Secondly, the NYT got it on "Wednesday" but did not publish the story until very late on Friday. Gee, did anything interesting happen on, say, Thursday?
This is an excellent article.
I would point this out though--even though "gender dysphoria" is in the DSM, studying its origin reveals that it is, in fact, total bullshit.
All one really has to do is ask--define gender and explain how it's different from sex.
No one can really answer that clearly, not even the APA task force that recommended the change from "gender identity disorder" to "gender dysphoria."
Then all one needs to ask is "define what a man is, define what a woman is, then explain how a man can feel like a woman."
Nobody can answer that.
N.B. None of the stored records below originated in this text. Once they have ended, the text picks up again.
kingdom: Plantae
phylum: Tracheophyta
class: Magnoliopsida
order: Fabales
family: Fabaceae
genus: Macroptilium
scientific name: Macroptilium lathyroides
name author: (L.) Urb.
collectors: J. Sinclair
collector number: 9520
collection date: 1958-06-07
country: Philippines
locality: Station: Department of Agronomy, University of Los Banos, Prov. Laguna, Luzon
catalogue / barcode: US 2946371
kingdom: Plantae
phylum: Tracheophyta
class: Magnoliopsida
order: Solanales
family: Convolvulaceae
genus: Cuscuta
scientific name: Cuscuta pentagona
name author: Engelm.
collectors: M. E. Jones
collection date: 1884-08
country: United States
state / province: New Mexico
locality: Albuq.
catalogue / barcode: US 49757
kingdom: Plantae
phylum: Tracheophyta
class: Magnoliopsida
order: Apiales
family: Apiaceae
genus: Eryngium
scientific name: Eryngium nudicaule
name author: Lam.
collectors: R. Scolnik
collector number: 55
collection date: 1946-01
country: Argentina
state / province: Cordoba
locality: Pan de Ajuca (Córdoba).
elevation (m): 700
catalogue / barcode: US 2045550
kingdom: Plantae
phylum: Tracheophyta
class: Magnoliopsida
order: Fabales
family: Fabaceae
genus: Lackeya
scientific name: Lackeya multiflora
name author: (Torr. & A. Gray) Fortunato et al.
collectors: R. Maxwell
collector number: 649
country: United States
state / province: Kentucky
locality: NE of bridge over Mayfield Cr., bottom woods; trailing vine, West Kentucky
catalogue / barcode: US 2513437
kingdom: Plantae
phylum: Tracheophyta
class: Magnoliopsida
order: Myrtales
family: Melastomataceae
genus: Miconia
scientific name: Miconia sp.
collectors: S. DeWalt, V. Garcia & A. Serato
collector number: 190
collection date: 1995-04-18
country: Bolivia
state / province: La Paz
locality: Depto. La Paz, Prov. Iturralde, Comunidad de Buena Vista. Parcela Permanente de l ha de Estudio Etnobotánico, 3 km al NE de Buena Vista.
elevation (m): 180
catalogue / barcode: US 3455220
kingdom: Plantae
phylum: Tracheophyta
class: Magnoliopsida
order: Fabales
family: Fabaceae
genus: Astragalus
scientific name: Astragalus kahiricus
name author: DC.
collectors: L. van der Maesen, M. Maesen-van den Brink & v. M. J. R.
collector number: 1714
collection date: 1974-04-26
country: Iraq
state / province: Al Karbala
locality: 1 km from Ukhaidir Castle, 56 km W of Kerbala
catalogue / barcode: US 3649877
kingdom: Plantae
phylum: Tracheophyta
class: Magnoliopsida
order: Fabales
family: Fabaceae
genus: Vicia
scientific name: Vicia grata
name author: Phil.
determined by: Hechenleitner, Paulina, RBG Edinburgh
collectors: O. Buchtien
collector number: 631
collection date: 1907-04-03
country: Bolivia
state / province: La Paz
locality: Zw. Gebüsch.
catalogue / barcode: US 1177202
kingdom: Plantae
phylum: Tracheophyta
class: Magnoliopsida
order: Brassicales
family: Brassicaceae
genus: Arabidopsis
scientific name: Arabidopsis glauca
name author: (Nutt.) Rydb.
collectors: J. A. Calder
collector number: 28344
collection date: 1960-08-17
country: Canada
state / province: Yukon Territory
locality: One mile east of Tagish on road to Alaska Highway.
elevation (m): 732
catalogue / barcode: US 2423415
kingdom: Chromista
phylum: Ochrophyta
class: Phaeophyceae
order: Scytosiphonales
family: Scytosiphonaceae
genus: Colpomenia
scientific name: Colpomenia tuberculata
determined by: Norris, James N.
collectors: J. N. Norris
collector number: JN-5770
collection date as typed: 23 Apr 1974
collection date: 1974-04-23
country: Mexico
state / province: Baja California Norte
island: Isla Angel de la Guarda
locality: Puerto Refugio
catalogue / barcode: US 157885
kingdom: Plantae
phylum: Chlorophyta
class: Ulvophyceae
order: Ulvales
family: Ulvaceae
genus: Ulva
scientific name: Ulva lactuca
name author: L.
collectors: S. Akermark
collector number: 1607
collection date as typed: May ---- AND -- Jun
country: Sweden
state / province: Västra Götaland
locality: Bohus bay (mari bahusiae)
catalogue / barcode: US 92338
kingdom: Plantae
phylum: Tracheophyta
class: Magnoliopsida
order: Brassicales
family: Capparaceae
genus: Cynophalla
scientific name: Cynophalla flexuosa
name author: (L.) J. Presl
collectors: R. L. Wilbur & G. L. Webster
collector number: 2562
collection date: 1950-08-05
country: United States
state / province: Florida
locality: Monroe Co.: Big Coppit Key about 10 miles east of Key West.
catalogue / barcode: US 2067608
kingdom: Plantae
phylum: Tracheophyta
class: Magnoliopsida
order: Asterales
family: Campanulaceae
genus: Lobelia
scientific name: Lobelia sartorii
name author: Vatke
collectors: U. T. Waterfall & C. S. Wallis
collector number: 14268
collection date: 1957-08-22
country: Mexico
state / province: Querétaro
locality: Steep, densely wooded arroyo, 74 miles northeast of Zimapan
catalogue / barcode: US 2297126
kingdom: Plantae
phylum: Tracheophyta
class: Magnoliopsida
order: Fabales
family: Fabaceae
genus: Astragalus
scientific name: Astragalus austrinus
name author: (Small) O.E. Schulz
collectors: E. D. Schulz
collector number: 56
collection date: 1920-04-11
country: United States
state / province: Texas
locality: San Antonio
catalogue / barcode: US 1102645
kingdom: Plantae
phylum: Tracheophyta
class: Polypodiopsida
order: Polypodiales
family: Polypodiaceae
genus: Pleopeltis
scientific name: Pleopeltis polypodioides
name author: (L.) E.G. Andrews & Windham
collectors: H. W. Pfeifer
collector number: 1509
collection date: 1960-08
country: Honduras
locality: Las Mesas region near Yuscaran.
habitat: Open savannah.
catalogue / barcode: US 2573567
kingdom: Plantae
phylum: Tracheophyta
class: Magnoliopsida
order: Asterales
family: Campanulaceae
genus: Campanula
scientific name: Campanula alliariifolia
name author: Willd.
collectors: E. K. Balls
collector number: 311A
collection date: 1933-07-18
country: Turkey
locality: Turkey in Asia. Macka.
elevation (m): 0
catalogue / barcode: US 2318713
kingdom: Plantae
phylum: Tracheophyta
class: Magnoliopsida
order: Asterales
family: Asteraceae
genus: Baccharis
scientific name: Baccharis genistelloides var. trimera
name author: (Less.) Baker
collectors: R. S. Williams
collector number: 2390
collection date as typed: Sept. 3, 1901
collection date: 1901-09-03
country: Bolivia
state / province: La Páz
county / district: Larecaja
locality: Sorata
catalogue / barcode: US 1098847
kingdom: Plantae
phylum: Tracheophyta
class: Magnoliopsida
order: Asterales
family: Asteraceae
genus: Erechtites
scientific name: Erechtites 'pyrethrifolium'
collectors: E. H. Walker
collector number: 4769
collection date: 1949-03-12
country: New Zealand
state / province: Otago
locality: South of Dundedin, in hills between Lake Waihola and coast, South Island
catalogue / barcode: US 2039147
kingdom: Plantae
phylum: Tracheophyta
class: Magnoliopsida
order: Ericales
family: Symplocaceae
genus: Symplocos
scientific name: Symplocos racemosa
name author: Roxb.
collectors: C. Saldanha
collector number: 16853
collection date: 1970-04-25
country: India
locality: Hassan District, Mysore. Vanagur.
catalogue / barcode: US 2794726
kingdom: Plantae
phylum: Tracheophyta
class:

That is because "gender dysphoria" is actually bullshit.
Everybody knows that homosexuality used to be in the DSM as a mental illness, that was removed. The DSM changes frequently because it is a political document which reflects the zeitgeist. "Gender dysphoria" can be erased too, eventually. They're trying to change it to "gender incongruence" as we speak.
Once "trans" becomes radioactive (like cigarettes or opioids) it can be removed from the DSM, no matter how much money is behind it.
I hope the lawyers who argue against this will understand that though I know there is a lot of money involved here.